Selected extract

CPC G06F 40/166 (2020.01) [G06F 16/3344 (2019.01); G06F 16/345 (2019.01); G06F 40/205 (2020.01); H04L 51/216 (2022.05); G06V 20/47 (2022.01)] | 15 Claims |
1. A method of multi-modal summarization of communication on a messaging platform, the method comprising:
receiving, via a user interface, a user request for summarizing communication messages relating to a topic between a first user and a second user on a messaging platform;
searching, via a search engine, for messages between the first user and the second user on the messaging platform;
filtering the messages based on the topic from the user request by predicting, via a topic classification model, whether the messages are related to the topic and excluding a subset of messages that are predicted to be unrelated to the topic;
generating, by a text encoder of a multi-modal summarization model, a text representation from an input sequence corresponding to textual content from the filtered messages;
generating, by an image encoder of the multi-modal summarization model, an image representation of visual features in a multimedia attachment file from the filtered messages;
generating, via a decoder of the multi-modal summarization model, a text summary summarizing both the filtered messages and the multimedia attachment file based on a combination of the text representation generated by the text encoder and the image representation generated by the image encoder,
wherein the text summary comprises a text that references a time and/or a sender of the multimedia attachment file generated from metadata of the multimedia attachment file; and
transmitting, via the user interface, the generated text summary relating to the topic in response to the user request.

Extracted data
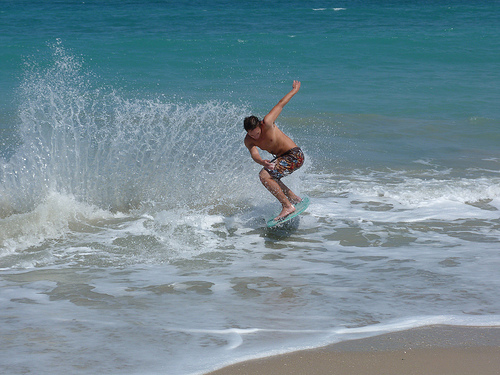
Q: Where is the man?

--

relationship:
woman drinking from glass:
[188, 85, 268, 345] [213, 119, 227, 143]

Given problem
For each statement, say yes or no on whether it agrees with the summarization claim, and quote the claim's deciding words. 1. Messages predicted to be unrelated to the topic are left out. 2. The image encoder produces the text summary. 3. The text summary can mention who sent the multimedia attachment file.

Exercise response
1. Yes: "excluding a subset of messages that are predicted to be unrelated to the topic"
2. No: "generating, via a decoder of the multi-modal summarization model, a text summary"
3. Yes: "the text summary comprises a text that references a time and/or a sender of the multimedia attachment file"